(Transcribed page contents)
* * * * * * *

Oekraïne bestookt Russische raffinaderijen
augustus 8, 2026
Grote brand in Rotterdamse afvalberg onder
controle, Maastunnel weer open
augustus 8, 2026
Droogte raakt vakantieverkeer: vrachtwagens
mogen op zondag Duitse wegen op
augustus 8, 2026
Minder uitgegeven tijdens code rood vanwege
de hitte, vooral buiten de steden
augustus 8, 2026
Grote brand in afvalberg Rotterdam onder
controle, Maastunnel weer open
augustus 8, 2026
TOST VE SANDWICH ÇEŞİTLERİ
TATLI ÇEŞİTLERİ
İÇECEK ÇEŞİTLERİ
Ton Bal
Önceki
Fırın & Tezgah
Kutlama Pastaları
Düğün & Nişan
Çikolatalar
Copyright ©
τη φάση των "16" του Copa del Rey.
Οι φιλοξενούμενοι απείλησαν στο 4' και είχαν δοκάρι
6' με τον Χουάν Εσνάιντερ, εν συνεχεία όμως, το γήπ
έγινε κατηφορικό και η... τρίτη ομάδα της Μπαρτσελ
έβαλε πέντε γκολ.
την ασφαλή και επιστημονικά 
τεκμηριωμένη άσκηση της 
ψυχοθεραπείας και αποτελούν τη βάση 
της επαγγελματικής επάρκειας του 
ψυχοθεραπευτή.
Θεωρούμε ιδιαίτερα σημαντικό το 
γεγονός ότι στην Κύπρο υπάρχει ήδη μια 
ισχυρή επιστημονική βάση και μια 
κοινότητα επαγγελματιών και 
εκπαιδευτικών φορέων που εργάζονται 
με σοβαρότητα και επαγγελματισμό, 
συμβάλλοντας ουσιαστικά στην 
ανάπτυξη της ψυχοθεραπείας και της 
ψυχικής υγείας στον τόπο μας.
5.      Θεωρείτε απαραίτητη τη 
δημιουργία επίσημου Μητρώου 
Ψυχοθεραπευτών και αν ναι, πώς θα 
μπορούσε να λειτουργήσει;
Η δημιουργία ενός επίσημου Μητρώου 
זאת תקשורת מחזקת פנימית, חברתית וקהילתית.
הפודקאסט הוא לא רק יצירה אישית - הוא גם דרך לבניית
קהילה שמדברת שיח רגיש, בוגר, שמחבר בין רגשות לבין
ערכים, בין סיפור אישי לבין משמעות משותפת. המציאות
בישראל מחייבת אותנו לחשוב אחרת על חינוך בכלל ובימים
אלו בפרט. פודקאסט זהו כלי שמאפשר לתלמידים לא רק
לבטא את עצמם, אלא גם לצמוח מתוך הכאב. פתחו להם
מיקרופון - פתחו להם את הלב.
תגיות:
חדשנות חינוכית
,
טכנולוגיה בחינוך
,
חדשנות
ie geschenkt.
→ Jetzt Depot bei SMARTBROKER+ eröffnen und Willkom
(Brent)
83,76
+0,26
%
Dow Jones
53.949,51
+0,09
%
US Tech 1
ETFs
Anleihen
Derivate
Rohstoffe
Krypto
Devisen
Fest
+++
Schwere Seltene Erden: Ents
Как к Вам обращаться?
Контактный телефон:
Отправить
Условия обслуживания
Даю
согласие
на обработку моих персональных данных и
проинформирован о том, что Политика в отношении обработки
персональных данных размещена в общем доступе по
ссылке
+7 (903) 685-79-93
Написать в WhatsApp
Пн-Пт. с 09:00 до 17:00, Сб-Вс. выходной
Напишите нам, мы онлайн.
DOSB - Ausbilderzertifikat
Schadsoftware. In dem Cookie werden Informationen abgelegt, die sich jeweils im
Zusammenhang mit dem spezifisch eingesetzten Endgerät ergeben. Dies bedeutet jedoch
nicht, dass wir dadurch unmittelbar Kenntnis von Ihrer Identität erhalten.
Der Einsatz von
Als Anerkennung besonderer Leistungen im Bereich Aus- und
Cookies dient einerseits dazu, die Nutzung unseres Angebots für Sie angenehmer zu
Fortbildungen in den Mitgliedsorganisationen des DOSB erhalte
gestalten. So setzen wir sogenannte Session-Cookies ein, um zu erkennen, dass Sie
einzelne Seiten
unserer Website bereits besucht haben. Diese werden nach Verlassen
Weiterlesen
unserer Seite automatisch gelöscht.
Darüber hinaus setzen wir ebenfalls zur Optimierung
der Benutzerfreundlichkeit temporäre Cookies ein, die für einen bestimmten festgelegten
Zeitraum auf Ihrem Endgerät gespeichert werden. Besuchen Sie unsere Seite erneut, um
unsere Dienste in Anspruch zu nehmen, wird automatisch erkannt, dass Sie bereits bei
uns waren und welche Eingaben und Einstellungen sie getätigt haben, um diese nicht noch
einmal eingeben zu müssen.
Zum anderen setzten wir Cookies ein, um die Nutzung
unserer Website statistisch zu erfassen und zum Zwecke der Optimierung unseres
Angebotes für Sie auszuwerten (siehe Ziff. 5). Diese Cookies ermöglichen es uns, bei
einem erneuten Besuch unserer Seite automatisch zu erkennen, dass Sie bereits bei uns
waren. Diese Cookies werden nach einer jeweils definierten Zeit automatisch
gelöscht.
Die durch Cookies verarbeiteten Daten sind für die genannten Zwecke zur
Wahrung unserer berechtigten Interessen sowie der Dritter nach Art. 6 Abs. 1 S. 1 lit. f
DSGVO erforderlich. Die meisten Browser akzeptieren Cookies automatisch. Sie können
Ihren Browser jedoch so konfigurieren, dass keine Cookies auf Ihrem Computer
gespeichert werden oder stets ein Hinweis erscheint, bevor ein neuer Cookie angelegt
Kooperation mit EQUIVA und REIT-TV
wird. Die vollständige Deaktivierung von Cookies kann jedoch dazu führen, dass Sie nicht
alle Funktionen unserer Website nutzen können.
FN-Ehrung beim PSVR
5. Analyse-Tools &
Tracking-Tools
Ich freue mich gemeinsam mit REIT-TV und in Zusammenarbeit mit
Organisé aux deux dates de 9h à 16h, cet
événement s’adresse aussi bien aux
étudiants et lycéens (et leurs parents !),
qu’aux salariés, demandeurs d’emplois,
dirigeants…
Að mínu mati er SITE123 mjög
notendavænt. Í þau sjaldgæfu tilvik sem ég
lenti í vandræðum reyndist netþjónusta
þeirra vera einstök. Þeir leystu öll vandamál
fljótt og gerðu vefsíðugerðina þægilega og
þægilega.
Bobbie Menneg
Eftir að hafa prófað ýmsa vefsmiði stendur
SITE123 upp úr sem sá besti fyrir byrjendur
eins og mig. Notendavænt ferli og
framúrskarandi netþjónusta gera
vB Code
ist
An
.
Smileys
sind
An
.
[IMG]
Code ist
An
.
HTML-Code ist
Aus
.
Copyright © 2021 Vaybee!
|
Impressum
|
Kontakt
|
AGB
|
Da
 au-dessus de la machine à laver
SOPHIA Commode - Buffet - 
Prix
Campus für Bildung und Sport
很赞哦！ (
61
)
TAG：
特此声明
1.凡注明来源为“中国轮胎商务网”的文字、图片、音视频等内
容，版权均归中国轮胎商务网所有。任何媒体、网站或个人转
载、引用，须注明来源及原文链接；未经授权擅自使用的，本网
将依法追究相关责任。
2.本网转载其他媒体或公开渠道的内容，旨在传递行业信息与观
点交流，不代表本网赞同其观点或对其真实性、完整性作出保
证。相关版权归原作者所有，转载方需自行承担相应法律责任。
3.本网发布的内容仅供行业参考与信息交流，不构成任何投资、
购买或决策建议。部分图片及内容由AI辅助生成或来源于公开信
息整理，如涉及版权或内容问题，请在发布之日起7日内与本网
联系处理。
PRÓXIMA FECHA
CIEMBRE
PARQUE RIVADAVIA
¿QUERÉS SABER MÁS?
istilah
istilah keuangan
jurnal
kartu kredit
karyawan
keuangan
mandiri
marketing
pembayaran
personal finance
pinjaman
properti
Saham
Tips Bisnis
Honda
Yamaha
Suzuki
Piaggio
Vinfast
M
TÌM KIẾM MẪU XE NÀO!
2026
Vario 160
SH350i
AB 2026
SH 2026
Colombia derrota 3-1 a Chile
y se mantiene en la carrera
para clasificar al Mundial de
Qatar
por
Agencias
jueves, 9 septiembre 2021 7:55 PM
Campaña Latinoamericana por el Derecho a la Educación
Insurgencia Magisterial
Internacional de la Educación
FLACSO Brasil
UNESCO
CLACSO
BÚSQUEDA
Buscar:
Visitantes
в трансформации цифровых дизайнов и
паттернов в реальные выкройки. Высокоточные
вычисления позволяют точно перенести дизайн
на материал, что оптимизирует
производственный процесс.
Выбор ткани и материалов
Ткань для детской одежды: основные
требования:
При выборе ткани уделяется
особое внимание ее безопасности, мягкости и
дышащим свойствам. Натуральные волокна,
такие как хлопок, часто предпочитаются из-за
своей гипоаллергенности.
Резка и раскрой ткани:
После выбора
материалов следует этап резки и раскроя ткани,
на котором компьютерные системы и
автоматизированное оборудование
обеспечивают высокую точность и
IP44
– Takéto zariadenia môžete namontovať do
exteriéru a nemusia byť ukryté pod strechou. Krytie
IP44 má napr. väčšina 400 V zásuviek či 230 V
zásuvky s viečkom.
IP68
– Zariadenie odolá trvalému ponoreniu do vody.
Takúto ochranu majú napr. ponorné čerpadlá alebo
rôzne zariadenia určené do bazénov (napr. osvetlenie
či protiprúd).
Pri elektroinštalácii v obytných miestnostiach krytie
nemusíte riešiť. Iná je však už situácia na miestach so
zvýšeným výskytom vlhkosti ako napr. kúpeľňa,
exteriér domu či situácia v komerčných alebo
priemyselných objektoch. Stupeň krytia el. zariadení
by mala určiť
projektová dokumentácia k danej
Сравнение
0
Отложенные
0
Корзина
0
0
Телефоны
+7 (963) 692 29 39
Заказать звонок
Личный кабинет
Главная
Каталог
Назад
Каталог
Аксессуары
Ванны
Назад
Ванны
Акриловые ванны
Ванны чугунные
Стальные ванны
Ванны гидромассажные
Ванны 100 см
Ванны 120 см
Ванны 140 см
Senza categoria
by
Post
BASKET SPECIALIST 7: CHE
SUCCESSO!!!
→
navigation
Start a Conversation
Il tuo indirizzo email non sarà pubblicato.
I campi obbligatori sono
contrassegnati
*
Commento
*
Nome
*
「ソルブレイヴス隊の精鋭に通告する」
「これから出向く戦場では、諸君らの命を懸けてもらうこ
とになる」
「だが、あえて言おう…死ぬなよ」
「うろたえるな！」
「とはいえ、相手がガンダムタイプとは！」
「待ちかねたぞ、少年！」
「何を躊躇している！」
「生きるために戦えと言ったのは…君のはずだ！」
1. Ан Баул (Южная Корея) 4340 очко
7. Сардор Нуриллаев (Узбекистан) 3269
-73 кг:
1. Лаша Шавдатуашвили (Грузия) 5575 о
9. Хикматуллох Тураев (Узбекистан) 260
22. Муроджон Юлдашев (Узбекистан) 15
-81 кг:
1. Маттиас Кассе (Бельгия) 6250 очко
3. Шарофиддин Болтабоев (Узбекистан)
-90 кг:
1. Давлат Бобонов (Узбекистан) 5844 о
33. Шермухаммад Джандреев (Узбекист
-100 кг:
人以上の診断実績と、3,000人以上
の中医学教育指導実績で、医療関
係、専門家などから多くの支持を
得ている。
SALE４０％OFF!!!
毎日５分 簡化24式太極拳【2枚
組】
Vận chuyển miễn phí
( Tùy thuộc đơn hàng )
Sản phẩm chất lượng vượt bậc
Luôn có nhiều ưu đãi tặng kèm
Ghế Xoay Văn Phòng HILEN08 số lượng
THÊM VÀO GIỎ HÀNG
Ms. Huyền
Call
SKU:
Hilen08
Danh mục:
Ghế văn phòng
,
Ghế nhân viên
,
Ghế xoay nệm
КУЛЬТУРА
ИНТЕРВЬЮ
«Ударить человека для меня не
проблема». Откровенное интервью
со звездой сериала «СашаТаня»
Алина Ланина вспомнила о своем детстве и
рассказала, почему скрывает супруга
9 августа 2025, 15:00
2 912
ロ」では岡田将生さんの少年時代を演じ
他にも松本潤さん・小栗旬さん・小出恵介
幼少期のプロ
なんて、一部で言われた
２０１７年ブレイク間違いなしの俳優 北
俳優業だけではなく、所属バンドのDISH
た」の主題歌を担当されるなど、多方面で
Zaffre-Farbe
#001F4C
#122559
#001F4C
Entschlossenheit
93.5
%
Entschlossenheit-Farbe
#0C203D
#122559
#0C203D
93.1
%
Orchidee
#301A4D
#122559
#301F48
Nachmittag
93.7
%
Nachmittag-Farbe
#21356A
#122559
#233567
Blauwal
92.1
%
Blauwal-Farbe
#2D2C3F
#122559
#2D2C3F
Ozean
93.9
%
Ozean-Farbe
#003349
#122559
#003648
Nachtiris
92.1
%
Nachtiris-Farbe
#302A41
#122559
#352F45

* * * * * * *

◆ INSTRUCTIONS FOR THE TASK:
Wherever the string "alebo" appears in the entries, copy that line.

◆ ANSWER FOR THIS EXERCISE:
Takúto ochranu majú napr. ponorné čerpadlá alebo
exteriér domu či situácia v komerčných alebo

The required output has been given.